Reproduce, from the lines below, exactly the stretch that begins at the line containing "In the same image, the wooden" and ends at the line containing "1) translucent white", both included.

Excerpted data:
_ _ _ _

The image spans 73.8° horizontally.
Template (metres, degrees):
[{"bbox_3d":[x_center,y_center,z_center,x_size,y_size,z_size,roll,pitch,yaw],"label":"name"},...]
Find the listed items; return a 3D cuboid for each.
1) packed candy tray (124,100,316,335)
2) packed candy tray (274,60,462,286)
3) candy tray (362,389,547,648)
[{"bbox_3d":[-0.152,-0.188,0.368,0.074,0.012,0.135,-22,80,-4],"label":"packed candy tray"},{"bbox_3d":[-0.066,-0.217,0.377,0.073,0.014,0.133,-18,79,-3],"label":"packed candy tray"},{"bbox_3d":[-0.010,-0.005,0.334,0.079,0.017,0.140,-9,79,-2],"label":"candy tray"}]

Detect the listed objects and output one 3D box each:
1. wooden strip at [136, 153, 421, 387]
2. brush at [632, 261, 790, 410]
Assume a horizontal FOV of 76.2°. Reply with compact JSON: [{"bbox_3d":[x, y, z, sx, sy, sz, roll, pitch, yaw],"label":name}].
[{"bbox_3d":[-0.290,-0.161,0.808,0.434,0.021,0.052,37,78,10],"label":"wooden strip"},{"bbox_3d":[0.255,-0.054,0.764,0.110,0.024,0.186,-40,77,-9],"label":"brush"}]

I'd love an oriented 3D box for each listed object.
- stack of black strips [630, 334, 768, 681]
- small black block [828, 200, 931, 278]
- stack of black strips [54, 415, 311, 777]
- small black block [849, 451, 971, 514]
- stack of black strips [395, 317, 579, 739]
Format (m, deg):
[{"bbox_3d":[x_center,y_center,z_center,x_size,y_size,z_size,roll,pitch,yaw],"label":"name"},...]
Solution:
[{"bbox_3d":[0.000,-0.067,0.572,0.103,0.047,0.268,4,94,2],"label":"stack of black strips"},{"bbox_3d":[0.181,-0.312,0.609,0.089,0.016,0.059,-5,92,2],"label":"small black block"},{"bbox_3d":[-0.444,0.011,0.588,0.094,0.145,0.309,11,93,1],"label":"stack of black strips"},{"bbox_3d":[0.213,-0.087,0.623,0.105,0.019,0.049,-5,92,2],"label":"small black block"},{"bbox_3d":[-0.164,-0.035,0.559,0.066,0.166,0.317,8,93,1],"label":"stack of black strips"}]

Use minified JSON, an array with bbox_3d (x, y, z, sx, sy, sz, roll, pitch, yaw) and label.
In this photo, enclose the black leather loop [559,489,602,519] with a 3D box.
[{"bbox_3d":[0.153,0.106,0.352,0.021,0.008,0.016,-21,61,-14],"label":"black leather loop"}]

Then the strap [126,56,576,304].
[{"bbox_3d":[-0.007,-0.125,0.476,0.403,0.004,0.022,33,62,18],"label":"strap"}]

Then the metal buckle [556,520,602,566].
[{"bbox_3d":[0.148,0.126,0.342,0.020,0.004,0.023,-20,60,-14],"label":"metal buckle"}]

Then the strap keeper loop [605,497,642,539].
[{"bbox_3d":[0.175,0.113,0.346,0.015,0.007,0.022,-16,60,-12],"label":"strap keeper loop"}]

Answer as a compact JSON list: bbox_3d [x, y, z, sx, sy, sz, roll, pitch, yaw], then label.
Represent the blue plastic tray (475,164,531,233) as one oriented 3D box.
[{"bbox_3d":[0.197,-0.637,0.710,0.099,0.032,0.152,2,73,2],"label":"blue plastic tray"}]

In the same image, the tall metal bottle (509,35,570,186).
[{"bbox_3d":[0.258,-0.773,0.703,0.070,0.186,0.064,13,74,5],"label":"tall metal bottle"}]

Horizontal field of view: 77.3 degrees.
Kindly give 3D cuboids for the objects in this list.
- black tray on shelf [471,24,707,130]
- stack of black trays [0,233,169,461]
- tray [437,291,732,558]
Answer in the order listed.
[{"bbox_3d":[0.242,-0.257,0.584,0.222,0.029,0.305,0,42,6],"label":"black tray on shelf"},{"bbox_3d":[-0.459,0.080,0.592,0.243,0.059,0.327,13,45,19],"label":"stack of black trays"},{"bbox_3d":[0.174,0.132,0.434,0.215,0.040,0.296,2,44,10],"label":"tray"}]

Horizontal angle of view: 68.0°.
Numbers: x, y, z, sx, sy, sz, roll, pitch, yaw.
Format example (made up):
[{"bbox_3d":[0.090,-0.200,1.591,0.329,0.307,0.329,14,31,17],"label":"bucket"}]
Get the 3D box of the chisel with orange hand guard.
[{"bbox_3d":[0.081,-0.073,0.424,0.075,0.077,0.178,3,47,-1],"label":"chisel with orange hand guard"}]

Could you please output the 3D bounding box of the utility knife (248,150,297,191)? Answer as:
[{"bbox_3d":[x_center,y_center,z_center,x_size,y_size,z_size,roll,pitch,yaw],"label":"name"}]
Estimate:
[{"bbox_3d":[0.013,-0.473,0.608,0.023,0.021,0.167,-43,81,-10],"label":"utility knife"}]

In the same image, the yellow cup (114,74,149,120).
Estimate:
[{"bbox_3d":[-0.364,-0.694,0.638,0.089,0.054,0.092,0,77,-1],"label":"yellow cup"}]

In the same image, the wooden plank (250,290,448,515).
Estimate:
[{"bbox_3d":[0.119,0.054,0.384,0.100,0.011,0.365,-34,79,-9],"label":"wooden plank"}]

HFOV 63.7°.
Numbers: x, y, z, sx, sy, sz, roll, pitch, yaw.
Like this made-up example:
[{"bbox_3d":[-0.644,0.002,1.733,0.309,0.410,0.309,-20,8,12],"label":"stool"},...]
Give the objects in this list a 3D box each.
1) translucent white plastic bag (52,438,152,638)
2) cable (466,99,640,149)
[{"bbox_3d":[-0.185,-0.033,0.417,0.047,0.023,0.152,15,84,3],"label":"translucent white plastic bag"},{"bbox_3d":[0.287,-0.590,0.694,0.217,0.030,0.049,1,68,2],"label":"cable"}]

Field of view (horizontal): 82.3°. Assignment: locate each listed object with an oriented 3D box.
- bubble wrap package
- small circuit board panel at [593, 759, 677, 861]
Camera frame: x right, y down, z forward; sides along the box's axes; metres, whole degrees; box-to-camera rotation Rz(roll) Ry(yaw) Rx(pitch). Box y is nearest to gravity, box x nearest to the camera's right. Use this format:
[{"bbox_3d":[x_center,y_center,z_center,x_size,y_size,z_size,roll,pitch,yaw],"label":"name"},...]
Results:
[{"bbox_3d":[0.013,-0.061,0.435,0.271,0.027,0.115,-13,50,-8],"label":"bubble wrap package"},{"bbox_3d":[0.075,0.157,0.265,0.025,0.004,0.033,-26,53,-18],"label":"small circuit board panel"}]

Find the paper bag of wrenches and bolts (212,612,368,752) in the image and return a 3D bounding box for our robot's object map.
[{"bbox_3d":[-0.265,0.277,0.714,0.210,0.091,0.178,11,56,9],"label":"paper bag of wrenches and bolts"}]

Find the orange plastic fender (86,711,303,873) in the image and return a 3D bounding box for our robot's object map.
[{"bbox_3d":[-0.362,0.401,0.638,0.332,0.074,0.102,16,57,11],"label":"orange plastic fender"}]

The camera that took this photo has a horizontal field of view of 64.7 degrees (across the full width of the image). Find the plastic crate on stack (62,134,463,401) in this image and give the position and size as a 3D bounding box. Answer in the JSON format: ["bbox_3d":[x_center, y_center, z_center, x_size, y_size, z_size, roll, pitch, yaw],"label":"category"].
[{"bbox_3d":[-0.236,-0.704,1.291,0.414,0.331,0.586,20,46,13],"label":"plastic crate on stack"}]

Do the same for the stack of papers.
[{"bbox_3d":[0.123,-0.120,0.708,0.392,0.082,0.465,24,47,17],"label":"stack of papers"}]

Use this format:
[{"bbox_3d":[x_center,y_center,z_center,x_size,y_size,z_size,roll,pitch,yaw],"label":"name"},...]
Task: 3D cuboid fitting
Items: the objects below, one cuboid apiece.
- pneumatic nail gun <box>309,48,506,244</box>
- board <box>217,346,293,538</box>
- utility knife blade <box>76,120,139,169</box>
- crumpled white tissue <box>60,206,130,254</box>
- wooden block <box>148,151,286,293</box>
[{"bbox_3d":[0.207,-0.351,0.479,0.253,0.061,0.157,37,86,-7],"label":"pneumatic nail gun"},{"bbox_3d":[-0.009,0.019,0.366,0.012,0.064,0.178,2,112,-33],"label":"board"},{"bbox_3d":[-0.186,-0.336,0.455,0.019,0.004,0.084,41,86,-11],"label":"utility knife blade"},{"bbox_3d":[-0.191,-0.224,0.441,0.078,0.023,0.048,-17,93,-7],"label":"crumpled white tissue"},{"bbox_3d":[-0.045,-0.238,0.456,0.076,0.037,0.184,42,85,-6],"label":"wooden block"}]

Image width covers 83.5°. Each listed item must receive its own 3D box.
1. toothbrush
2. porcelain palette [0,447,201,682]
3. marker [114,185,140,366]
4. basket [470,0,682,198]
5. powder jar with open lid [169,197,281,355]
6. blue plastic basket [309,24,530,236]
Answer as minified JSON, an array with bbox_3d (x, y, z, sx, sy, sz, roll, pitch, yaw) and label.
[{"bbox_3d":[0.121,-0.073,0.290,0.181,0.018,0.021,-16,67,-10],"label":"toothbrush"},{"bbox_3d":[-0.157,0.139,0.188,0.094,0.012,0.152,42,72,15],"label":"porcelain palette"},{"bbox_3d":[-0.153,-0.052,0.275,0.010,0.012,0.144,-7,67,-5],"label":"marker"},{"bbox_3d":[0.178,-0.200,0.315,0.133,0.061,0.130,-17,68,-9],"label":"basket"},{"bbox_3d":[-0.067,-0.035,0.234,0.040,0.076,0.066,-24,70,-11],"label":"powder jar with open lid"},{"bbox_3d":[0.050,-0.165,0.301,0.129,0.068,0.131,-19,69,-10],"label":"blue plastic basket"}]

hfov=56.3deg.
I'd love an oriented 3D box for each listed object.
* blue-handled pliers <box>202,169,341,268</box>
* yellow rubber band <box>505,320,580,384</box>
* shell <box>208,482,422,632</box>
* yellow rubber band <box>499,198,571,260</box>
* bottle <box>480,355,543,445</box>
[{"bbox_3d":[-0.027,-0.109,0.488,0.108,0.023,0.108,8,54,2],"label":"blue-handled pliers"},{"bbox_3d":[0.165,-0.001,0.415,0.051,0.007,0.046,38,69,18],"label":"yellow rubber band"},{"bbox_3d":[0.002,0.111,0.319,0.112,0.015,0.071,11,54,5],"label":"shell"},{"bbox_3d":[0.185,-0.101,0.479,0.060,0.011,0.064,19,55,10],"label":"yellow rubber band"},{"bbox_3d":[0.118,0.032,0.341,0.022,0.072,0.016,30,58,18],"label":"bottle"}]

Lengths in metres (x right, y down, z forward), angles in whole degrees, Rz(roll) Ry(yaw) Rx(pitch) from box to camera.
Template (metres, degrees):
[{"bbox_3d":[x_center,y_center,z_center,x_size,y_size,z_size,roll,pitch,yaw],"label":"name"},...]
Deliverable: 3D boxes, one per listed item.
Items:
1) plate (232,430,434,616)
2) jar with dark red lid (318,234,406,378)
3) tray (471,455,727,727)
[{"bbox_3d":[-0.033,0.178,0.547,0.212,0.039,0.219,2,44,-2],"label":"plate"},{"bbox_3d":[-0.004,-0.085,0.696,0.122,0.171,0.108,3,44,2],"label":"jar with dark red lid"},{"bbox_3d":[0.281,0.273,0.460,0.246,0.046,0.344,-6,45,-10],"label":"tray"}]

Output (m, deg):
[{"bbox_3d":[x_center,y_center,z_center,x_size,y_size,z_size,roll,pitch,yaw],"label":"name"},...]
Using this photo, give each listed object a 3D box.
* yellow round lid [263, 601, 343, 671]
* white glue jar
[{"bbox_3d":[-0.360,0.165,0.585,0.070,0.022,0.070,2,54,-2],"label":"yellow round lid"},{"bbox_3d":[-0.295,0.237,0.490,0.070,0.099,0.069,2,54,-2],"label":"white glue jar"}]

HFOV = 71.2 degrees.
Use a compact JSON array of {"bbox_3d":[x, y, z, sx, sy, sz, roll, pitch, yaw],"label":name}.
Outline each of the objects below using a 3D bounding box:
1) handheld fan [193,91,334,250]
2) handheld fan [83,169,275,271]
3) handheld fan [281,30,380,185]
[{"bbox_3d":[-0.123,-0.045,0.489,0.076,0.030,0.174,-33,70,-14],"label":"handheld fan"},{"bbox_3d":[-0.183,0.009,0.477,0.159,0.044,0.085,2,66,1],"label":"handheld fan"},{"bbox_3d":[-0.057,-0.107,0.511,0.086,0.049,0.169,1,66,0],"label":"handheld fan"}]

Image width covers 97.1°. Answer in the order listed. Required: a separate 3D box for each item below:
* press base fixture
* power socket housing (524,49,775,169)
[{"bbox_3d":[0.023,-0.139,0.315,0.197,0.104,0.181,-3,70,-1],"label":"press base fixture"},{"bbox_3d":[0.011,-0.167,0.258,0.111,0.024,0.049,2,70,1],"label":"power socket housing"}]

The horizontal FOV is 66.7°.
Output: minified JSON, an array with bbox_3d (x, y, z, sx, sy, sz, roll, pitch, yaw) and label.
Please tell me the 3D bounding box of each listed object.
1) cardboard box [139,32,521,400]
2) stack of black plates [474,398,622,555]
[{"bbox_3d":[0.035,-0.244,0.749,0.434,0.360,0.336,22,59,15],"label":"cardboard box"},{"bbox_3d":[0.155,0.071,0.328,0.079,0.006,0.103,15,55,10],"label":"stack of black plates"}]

_ _ _ _

Answer section:
In the same image, the wooden plank (250,290,448,515).
Estimate:
[{"bbox_3d":[0.119,0.054,0.384,0.100,0.011,0.365,-34,79,-9],"label":"wooden plank"}]

HFOV 63.7°.
Numbers: x, y, z, sx, sy, sz, roll, pitch, yaw.
Like this made-up example:
[{"bbox_3d":[-0.644,0.002,1.733,0.309,0.410,0.309,-20,8,12],"label":"stool"},...]
Give the objects in this list a 3D box each.
1) translucent white plastic bag (52,438,152,638)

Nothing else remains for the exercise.